-- Input for this task follows --

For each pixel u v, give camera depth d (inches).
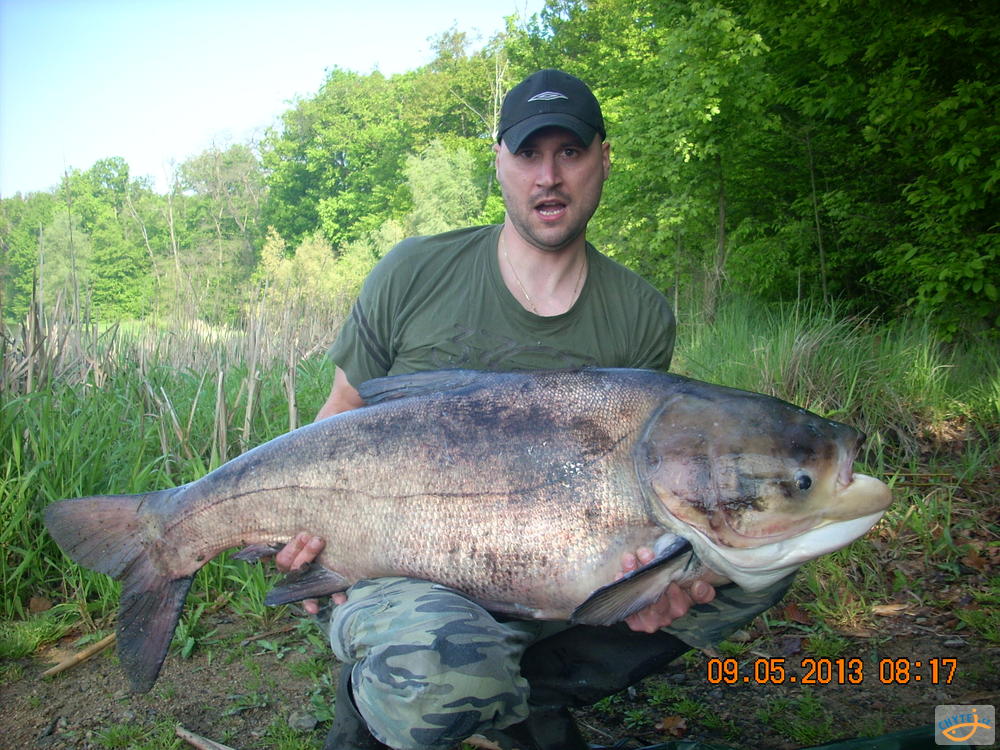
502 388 86.3
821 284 444.1
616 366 102.7
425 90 1510.8
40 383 169.2
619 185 536.1
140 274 1093.1
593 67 816.3
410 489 83.4
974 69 331.9
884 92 320.8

-- Input for this task concluded --

Exercise objective: The records above, copied word for word without the pictures, are what should be output.

Solution for this exercise:
For each pixel u v, give camera depth d (inches).
502 388 86.3
821 284 444.1
616 366 102.7
425 90 1510.8
40 383 169.2
619 185 536.1
140 274 1093.1
593 67 816.3
410 489 83.4
974 69 331.9
884 92 320.8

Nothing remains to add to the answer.